On Fri, Nov 07, 2025 at 05:11:58PM +0800, Shakeel Butt wrote:
> On Fri, Oct 24, 2025 at 10:27:11AM +0800, Jiayuan Chen wrote:
> > We encountered a scenario where direct memory reclaim was triggered,
> > leading to increased system latency:
> > 
> > 1. The memory.low values set on host pods are actually quite large, some
> >    pods are set to 10GB, others to 20GB, etc.
> > 2. Since most pods have memory protection configured, each time kswapd is
> >    woken up, if a pod's memory usage hasn't exceeded its own memory.low,
> >    its memory won't be reclaimed.
> 
> Can you share the numa configuration of your system? How many nodes are
> there?
> 
> > 3. When applications start up, rapidly consume memory, or experience
> >    network traffic bursts, the kernel reaches steal_suitable_fallback(),
> >    which sets watermark_boost and subsequently wakes kswapd.
> > 4. In the core logic of kswapd thread (balance_pgdat()), when reclaim is
> >    triggered by watermark_boost, the maximum priority is 10. Higher
> >    priority values mean less aggressive LRU scanning, which can result in
> >    no pages being reclaimed during a single scan cycle:
> > 
> > if (nr_boost_reclaim && sc.priority == DEF_PRIORITY - 2)
> >     raise_priority = false;
> 
> Am I understanding this correctly that watermark boost increase the
> chances of this issue but it can still happen?
> 
> > 
> > 5. This eventually causes pgdat->kswapd_failures to continuously
> >    accumulate, exceeding MAX_RECLAIM_RETRIES, and consequently kswapd stops
> >    working. At this point, the system's available memory is still
> >    significantly above the high watermark — it's inappropriate for kswapd
> >    to stop under these conditions.
> > 
> > The final observable issue is that a brief period of rapid memory
> > allocation causes kswapd to stop running, ultimately triggering direct
> > reclaim and making the applications unresponsive.
> > 
> > Signed-off-by: Jiayuan Chen <jiayuan.chen@linux.dev>
> > 
> > ---
> > v1 -> v2: Do not modify memory.low handling
> > https://lore.kernel.org/linux-mm/20251014081850.65379-1-jiayuan.chen@linux.dev/
> > ---
> >  mm/vmscan.c | 7 ++++++-
> >  1 file changed, 6 insertions(+), 1 deletion(-)
> > 
> > diff --git a/mm/vmscan.c b/mm/vmscan.c
> > index 92f4ca99b73c..fa8663781086 100644
> > --- a/mm/vmscan.c
> > +++ b/mm/vmscan.c
> > @@ -7128,7 +7128,12 @@ static int balance_pgdat(pg_data_t *pgdat, int order, int highest_zoneidx)
> >  		goto restart;
> >  	}
> >  
> > -	if (!sc.nr_reclaimed)
> > +	/*
> > +	 * If the reclaim was boosted, we might still be far from the
> > +	 * watermark_high at this point. We need to avoid increasing the
> > +	 * failure count to prevent the kswapd thread from stopping.
> > +	 */
> > +	if (!sc.nr_reclaimed && !boosted)
> >  		atomic_inc(&pgdat->kswapd_failures);
> 
> In general I think not incrementing the failure for boosted kswapd
> iteration is right. If this issue (high protection causing kswap
> failures) happen on non-boosted case, I am not sure what should be right
> behavior i.e. allocators doing direct reclaim potentially below low
> protection or allowing kswapd to reclaim below low. For min, it is very
> clear that direct reclaimer has to reclaim as they may have to trigger
> oom-kill. For low protection, I am not sure.


Hi all,

Sorry to bring this up late, but I've been thinking about a potential
corner case with this patch and would appreciate some input.

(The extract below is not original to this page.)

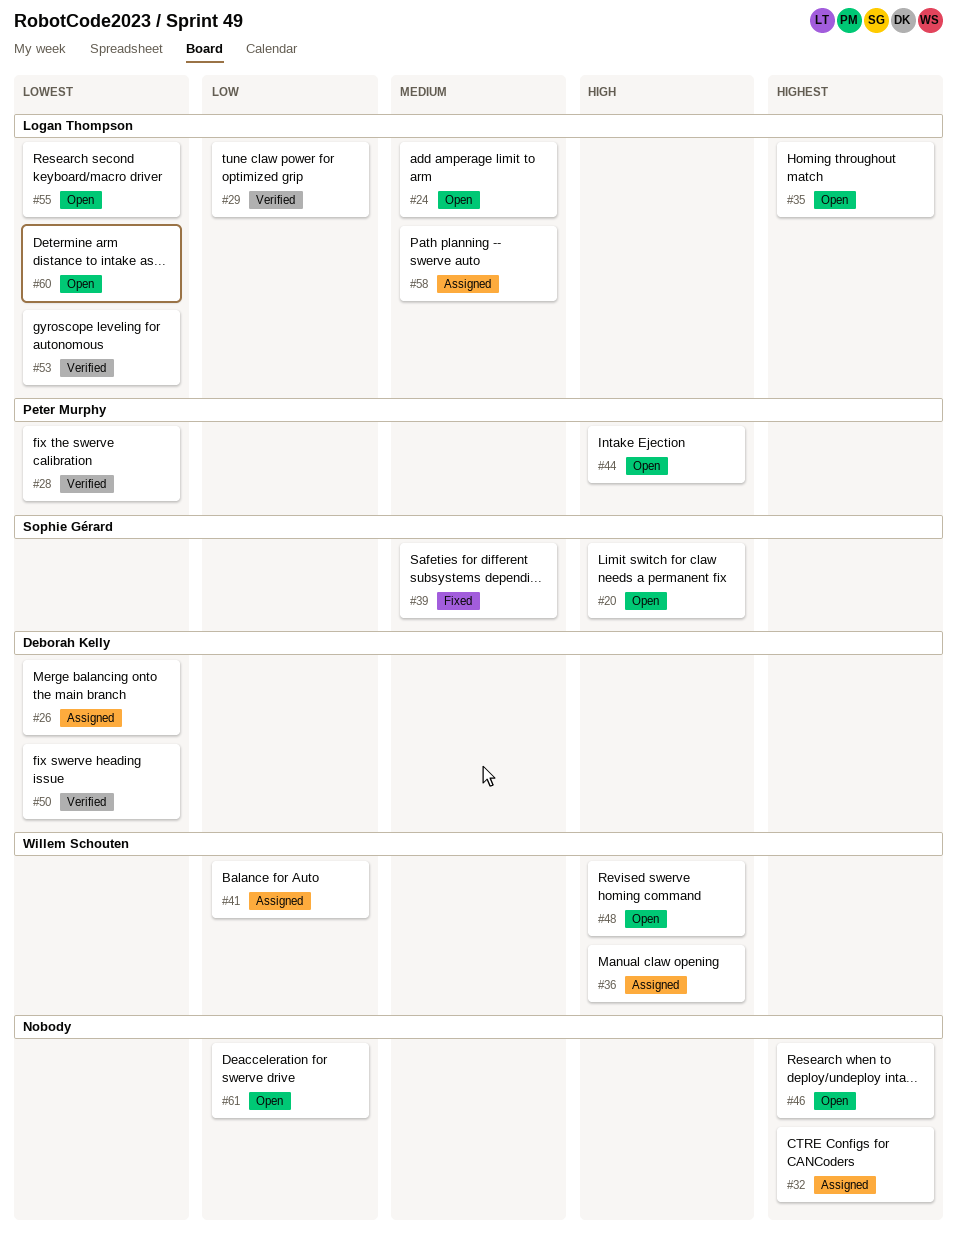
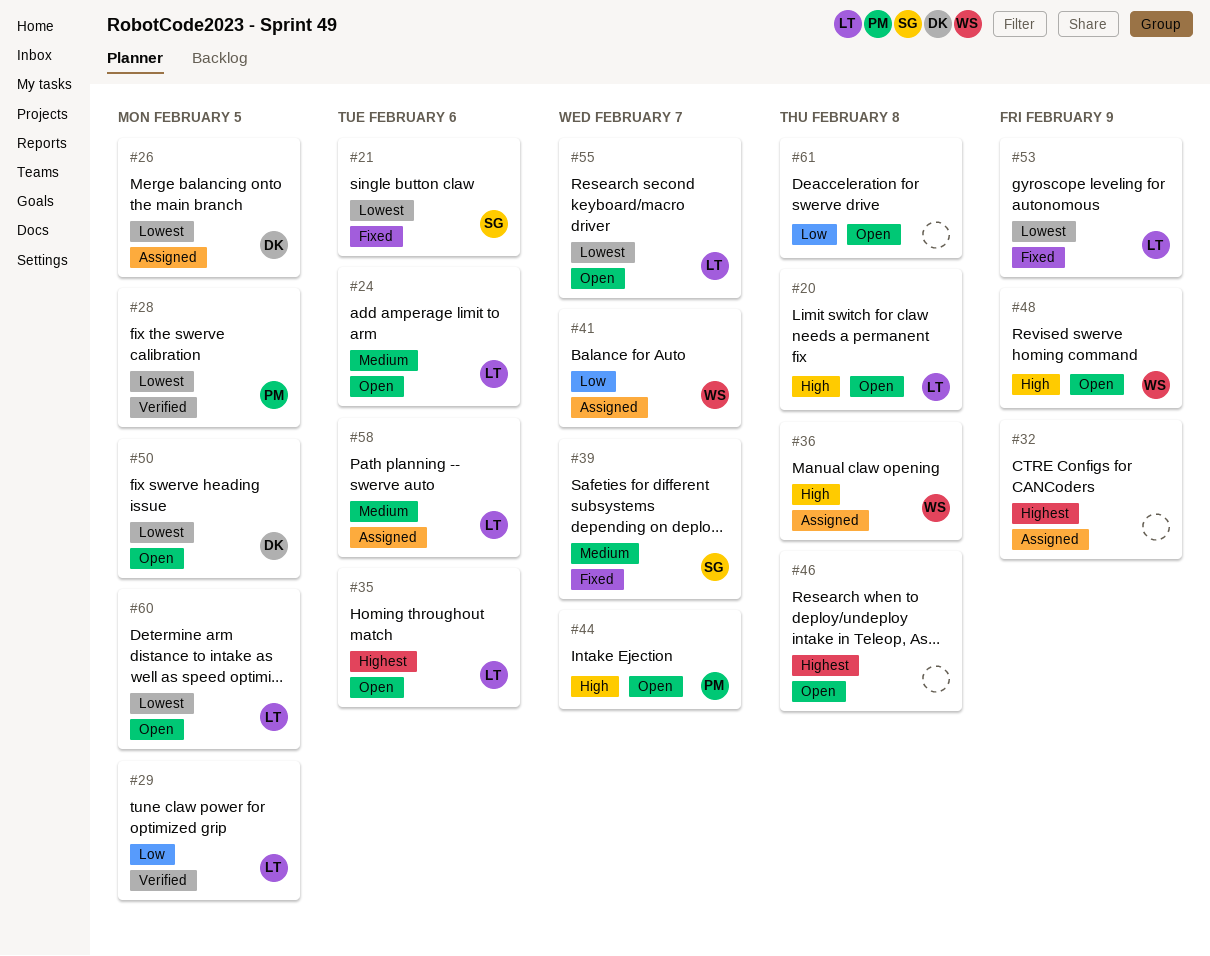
#20, owner: Sophie Gérard -> Logan Thompson
#21: none -> present
#50, status: Verified -> Open
#53, status: Verified -> Fixed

Since steal_suitable_fallback() triggers boost_watermark() whenever
pages are stolen across migrate types, and this patch prevents
kswapd_failures from incrementing during boosted reclaim, I'm wondering
if there's a theoretical scenario where kswapd could end up running
continuously.

For example, if UNMOVABLE and MOVABLE allocations are competing for
memory over a sustained period, the repeated cross-migratetype stealing
would keep boosting watermarks and waking kswapd. If kswapd can't
actually reclaim anything in this situation, it would never hit
MAX_RECLAIM_RETRIES and just keep spinning.

Two questions:

1. Has anyone seen this kind of sustained migratetype stealing in
practice? I'm not sure how realistic this scenario is.


2. If it does happen, waking kswapd for boost reclaim itself makes
total sense - reclaiming order-0 pages to reduce fragmentation is
the right thing to do. But a busy-looping kswapd that can't
actually reclaim anything would still burn CPU cycles, and keep
grabbing lruvec->lru_lock and zone->lock on every pass through
shrink_node(), which could hurt page fault and allocation latency
for other threads. Would it be worth adding some backoff mechanism
for boosted reclaim failures?

Just want to understand if this is something worth worrying about
or purely theoretical.

Thanks,